Podobną aktywność w oficjalnych mediach społecznościowych programu można było dostrzec, gdy Telewizja Polska ogłosiła castingi do kolejnej odsłony formatu. Wielu internautów postanowiło skorzystać z okazji i podzielić się krytyczną opinią na temat trwającej edycji, którą określają jako najsłabszą w historii show. Widzowie zarzucają uczestnikom głównie chęć zdobycia rozgłosu oraz skłonność do konfliktów. Sporo negatywnych uwag dotyczy także zadań oraz atrakcji przygotowanych dla kuracjuszy. "W tej edycji zaginął takt, zaginęła w większości przypadków kultura osobista. Dominowało parcie na szkło i niesmaczna momentami zabawa", "Fatalna edycja! Z przykrością i rozczarowaniem stwierdzam, że ciężko się ten program ogląda", "Ta edycja to jakaś kpina", "Najgorsza edycja", "Może czas zakończyć ten program" - pisali niezadowoleni internauci. 

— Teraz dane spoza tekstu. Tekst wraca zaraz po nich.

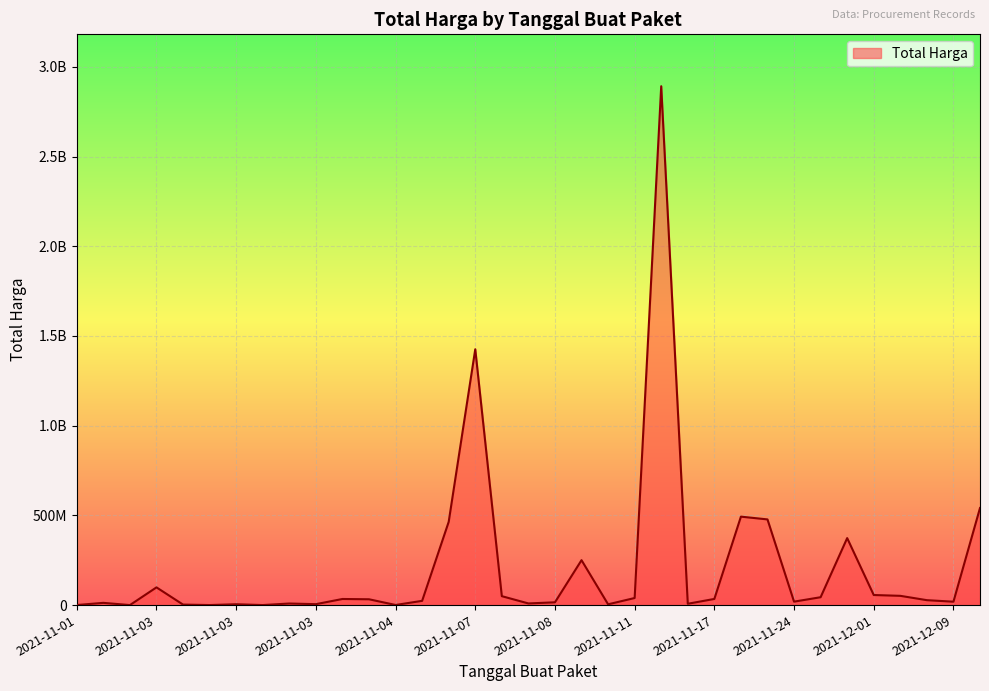

Is this an area chart (filled region under the line)?

Yes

"Sanatorium miłości". Iwona i Gerard w programie znaleźli miłość. Zorganizowali ślub

Uczestnicy, którym w "Sanatorium miłości" udało się znaleźć prawdziwą miłość to Iwona Mazurkiewicz i Gerard Makosz. Choć dzieli ich 19 lat, pomiędzy dwojgiem szybko zaiskrzyło. Do tego stopnia, że po zakończeniu zdjęć do programu zdecydowali się kontynuować wspólną drogę przez życie - jej kulisami regularnie dzielą się z fanami na Facebooku, prowadząc profil "Emeryci NIEemeryci". W lipcu 2021 roku zakochani zaręczyli się na urodzinach seniora, a 5 sierpnia 2023 odbył się ich ślub.